Items from a dataset:

== == ==

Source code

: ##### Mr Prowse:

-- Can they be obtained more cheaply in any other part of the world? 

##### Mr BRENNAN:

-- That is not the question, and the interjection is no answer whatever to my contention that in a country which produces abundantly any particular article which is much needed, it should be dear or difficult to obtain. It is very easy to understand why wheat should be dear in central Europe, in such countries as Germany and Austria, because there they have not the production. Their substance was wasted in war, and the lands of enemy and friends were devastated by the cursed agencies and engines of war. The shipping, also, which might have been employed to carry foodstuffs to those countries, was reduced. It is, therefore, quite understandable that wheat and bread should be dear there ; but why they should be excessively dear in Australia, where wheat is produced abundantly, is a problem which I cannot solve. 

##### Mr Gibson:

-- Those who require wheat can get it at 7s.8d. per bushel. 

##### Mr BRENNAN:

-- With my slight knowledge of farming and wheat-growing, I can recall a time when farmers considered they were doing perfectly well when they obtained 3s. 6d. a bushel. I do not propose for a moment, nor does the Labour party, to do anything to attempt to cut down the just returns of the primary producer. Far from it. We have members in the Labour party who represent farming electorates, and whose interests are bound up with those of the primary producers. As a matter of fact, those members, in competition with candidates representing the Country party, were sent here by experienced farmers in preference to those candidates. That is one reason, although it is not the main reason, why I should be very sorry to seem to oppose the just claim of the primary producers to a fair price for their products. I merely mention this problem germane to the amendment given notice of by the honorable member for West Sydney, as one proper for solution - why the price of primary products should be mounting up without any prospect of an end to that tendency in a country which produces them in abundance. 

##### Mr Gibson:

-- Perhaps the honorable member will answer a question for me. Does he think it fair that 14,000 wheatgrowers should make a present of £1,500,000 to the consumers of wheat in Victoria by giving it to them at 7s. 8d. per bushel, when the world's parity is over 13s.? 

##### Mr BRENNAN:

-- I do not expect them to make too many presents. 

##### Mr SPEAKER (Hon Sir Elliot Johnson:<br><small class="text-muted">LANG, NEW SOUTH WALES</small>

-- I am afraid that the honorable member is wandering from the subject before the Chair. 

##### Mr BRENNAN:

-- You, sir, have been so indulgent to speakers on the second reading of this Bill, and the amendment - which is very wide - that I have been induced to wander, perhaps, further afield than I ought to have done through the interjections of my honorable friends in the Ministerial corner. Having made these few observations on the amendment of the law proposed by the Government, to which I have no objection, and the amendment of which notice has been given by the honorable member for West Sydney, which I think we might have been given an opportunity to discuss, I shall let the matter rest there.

== == ==

- [EXERCISE INSTRUCTIONS] Replace "bushel" with "quarter" throughout the items and give all the lines again, with nothing else changed.

- [ANSWER BELOW]
Source code

: ##### Mr Prowse:

-- Can they be obtained more cheaply in any other part of the world? 

##### Mr BRENNAN:

-- That is not the question, and the interjection is no answer whatever to my contention that in a country which produces abundantly any particular article which is much needed, it should be dear or difficult to obtain. It is very easy to understand why wheat should be dear in central Europe, in such countries as Germany and Austria, because there they have not the production. Their substance was wasted in war, and the lands of enemy and friends were devastated by the cursed agencies and engines of war. The shipping, also, which might have been employed to carry foodstuffs to those countries, was reduced. It is, therefore, quite understandable that wheat and bread should be dear there ; but why they should be excessively dear in Australia, where wheat is produced abundantly, is a problem which I cannot solve. 

##### Mr Gibson:

-- Those who require wheat can get it at 7s.8d. per quarter. 

##### Mr BRENNAN:

-- With my slight knowledge of farming and wheat-growing, I can recall a time when farmers considered they were doing perfectly well when they obtained 3s. 6d. a quarter. I do not propose for a moment, nor does the Labour party, to do anything to attempt to cut down the just returns of the primary producer. Far from it. We have members in the Labour party who represent farming electorates, and whose interests are bound up with those of the primary producers. As a matter of fact, those members, in competition with candidates representing the Country party, were sent here by experienced farmers in preference to those candidates. That is one reason, although it is not the main reason, why I should be very sorry to seem to oppose the just claim of the primary producers to a fair price for their products. I merely mention this problem germane to the amendment given notice of by the honorable member for West Sydney, as one proper for solution - why the price of primary products should be mounting up without any prospect of an end to that tendency in a country which produces them in abundance. 

##### Mr Gibson:

-- Perhaps the honorable member will answer a question for me. Does he think it fair that 14,000 wheatgrowers should make a present of £1,500,000 to the consumers of wheat in Victoria by giving it to them at 7s. 8d. per quarter, when the world's parity is over 13s.? 

##### Mr BRENNAN:

-- I do not expect them to make too many presents. 

##### Mr SPEAKER (Hon Sir Elliot Johnson:<br><small class="text-muted">LANG, NEW SOUTH WALES</small>

-- I am afraid that the honorable member is wandering from the subject before the Chair. 

##### Mr BRENNAN:

-- You, sir, have been so indulgent to speakers on the second reading of this Bill, and the amendment - which is very wide - that I have been induced to wander, perhaps, further afield than I ought to have done through the interjections of my honorable friends in the Ministerial corner. Having made these few observations on the amendment of the law proposed by the Government, to which I have no objection, and the amendment of which notice has been given by the honorable member for West Sydney, which I think we might have been given an opportunity to discuss, I shall let the matter rest there.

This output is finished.